Victor AD released Only God Be My Papa, a new single featuring Timaya, that centres on the singer’s account of growing up without a father and on trusting God through hardship.
The track is a mid-tempo, guitar-led Afro-fusion groove that moves through memories shaped by scarcity and endurance before reflecting on purpose and self-determination. Victor described the song plainly: "This song is my story in its simplest form," and added, "It is about trusting God when you have nothing else, and knowing He is enough."
Weight behind the piece comes in the details. The song names two constants in the childhood the singer recalls — God and his mother — and pairs those themes with production that keeps the arrangement spare enough for the lyrics to sit forward. Timaya contributes a verse rooted in gratitude and a gravelly chorus voice that undercuts any suggestion the record is anthemic in the usual pop sense; instead it settles on a personal testimony delivered over a steady, working-musician pulse.
Only God Be My Papa is out now on all major streaming platforms via ONErpm, making the collaboration immediately available to listeners who followed Victor since he came to prominence in 2018 with Wetin We Gain. The new single arrives as a reminder of that early plainspoken songwriting: critics have already noted connections to the straightforward style that first raised his profile.

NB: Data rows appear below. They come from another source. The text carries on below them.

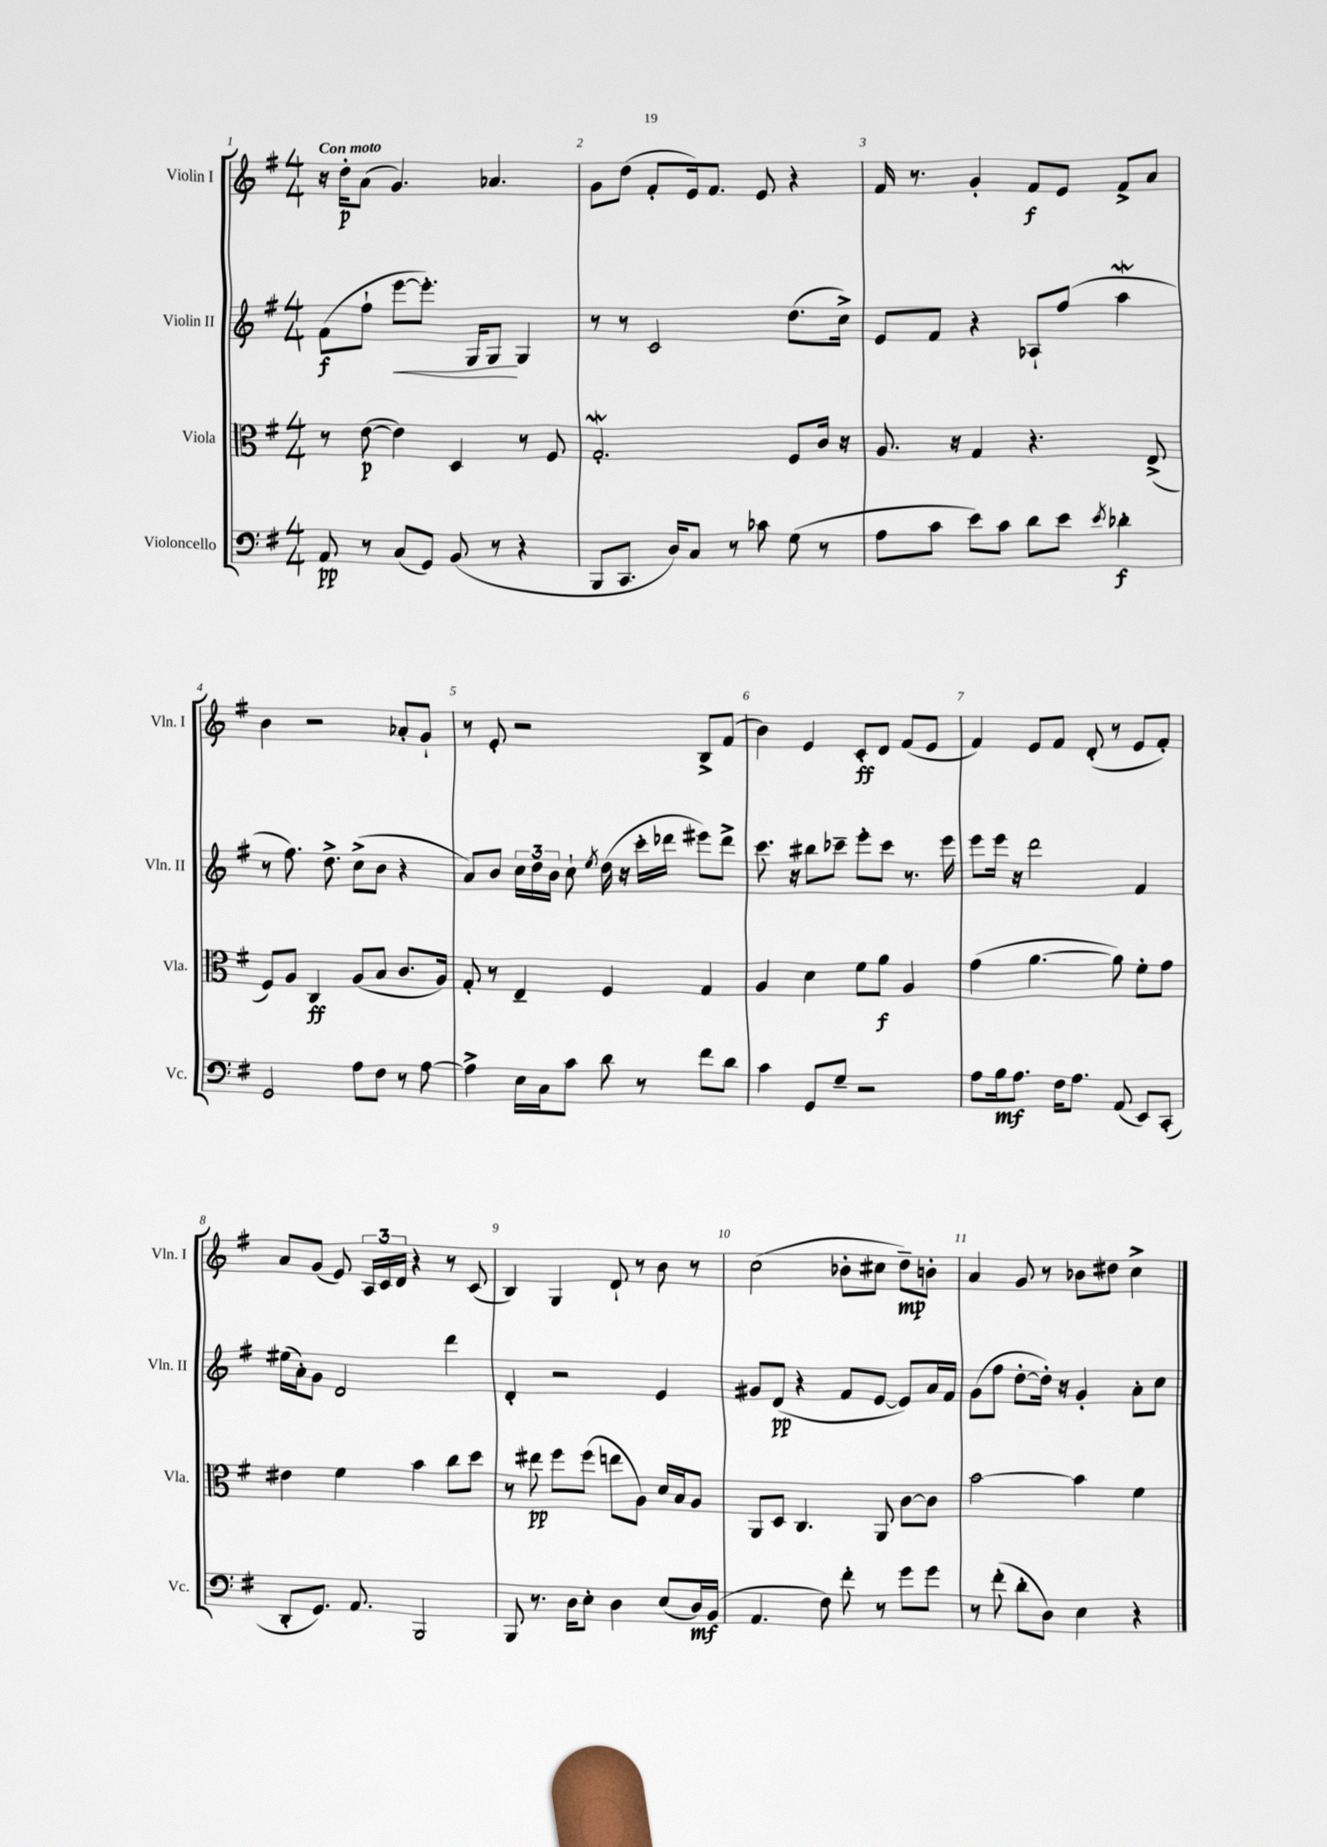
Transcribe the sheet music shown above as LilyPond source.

<<
\new StaffGroup <<
\new Staff = "s0" \with { instrumentName = "Violin I" shortInstrumentName = "Vln. I" } {
    \clef treble \key g \major \numericTimeSignature \time 4/4 \tempo "Con moto"
    \autoBeamOff r16 d''16[-.\p a'8]( g'4.) aes'4. |
    g'8[ d''8]( fis'8[-. e'16) fis'8.] e'8 r4 |
    fis'16 r8. g'4-. fis'8[\f e'8] fis'8[-> a'8] |
    b'4 r2 aes'8[-. g'8]-! |
    r8 e'8-. r2 b8[-> fis'8]( |
    b'4) e'4 c'8[-.\ff d'8] fis'8[( e'8] |
    fis'4) e'8[ fis'8] d'8-.( r8 e'8[ fis'8]-.) |
    a'8[ g'8]( e'8) \tuplet 3/2 { a16[ c'16 d'16] } r4 r8 c'8( |
    b4) g4 d'8-! r8 b'8 r8 |
    c''2( bes'8[-. cis''8] d''8[--\mp) b'8]-. |
    a'4 g'8 r8 bes'8[ dis''8] c''4-> \bar "|." |
}
\new Staff = "s1" \with { instrumentName = "Violin II" shortInstrumentName = "Vln. II" } {
    \clef treble \key g \major \numericTimeSignature \time 4/4
    \autoBeamOff fis'8[\f( fis''8]-! e'''8[~\< e'''8.]-.) g16[ g8]\! g4 |
    r8 r8 c'2 d''8.[( c''16]->) |
    e'8[ fis'8] r4 aes8[-! fis''8]( a''4\mordent |
    r8 fis''8.) d''8.-> c''8[->( b'8] r4 |
    a'8[) b'8] \tuplet 3/2 { c''16[ d''16 b'16] } c''8-! \acciaccatura { e''8 } d''16( r16 c'''16[-. des'''16] eis'''8[) des'''8]-> |
    c'''8. r16 bis''8[ ces'''8]-- e'''8[-. ces'''8] r8. e'''16 |
    e'''8[ e'''16] r16 d'''2 fis'4 |
    eis''16[( a'16-.) g'8] d'2 d'''4 |
    d'4-. r2 e'4 |
    gis'8[ d'8]\pp( r4 fis'8[ e'8]~ e'8[) a'16 fis'16] |
    g'8[( fis''8] d''8[~-. d''16]-.) r16 g'4-. a'8[-. c''8] \bar "|." |
}
\new Staff = "s2" \with { instrumentName = "Viola" shortInstrumentName = "Vla." } {
    \clef alto \key g \major \numericTimeSignature \time 4/4
    \autoBeamOff r8 e'8~\p( e'4) d4 r8 fis8 |
    g2.-.\mordent fis8[ c'16] r16 |
    a8. r16 g4 r4. e8->( |
    fis8[) a8] c4\ff a8[( b8] c'8.[ a16]) |
    g8-. r8 e4-- fis4 g4 |
    a4 d'4 fis'8[ a'8]\f a4 |
    g'4( a'4.~ a'8) fis'8[-. g'8] |
    eis'4 fis'4 b'4 c''8[ d''8] |
    r8 eis''8\pp fis''8[ fis''8]( e''8[ a8]) d'16[ b16 a8] |
    a,8[ d8] c4. a,8 c'8[~ c'8] |
    b'2~ b'4 fis'4 \bar "|." |
}
\new Staff = "s3" \with { instrumentName = "Violoncello" shortInstrumentName = "Vc." } {
    \clef bass \key g \major \numericTimeSignature \time 4/4
    \autoBeamOff a,8\pp r8 c8[( g,8]) b,8( r8 r4 |
    b,,8[ c,8.] d16[) c8] r8 ces'8 g8( r8 |
    a8[ c'8] e'8[) c'8] d'8[ e'8] \acciaccatura { e'8 } des'4-.\f |
    g,2 a8[ fis8] r8 a8~ |
    a4-> e16[ c16 c'8] d'8 r8 fis'8[ d'8] |
    c'4 g,8[ g8]-- r2 |
    a8[ b16\mf a8.] fis16[ a8.] a,8( e,8[) c,8]-.( |
    d,8[-. g,8.]) a,8. b,,2 |
    b,,8 r8. d16[ e8]-. d4 e8[( d16\mf) b,16]( |
    a,4. fis8) fis'8-. r8 g'8[ g'8] |
    r8 fis'8-.( d'8[-. d8]) e4 r4 \bar "|." |
}
>>
>>
\layout { \context { \Score \override BarNumber.break-visibility = ##(#f #t #t) barNumberVisibility = #all-bar-numbers-visible } }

Context comes next: the Lagos Review observed that Wetin We Gain established Victor’s reputation for plainspoken songwriting, and NotjustOk described Only God Be My Papa as a spiritual successor to that earlier hit. Those comparisons matter because they frame the new song not as a stylistic detour but as a continuation of a career built on narrating survival and aspiration in accessible language.
The tension in the record is quiet but concrete. The song leans spiritual without becoming overly preachy — it frames faith through the lens of the hustle, not doctrine — yet it still asks listeners to accept a moral centre shaped by scarcity. That balancing act is where the collaboration with Timaya pays off: his verse reads as gratitude translated into streetwise texture, and his gravelly delivery in the chorus keeps the track anchored to lived experience rather than sermonizing.
For Victor, the song is explicit about its aim. He casts the narrative in simple, incontrovertible terms: a childhood marked by absence, two constants that carried him through, and the decision to treat God as a practical refuge. Musically the choice of a guitar-led Afro-fusion groove gives the story room to breathe; lyrically the choice to avoid rhetorical grandeur makes the testimony feel immediate.
What happens next is straightforward: the single is available now on major streaming services via ONErpm, and listeners can judge whether the record extends the thread Victor began with Wetin We Gain in 2018. But the more consequential result is already visible — Victor and Timaya, two of the South-South's influential voices, have used a modest musical frame to insist that faith, gratitude and the day-to-day grind can coexist in pop songwriting without collapsing into platitude.
That conclusion answers the question the headline poses: Timaya Only God is not a sermon set to beat, nor is it a hollow expression of religiosity — it is a compact, human account of survival and thanks, delivered by artists who have built their reputations on making personal truth sound like public currency.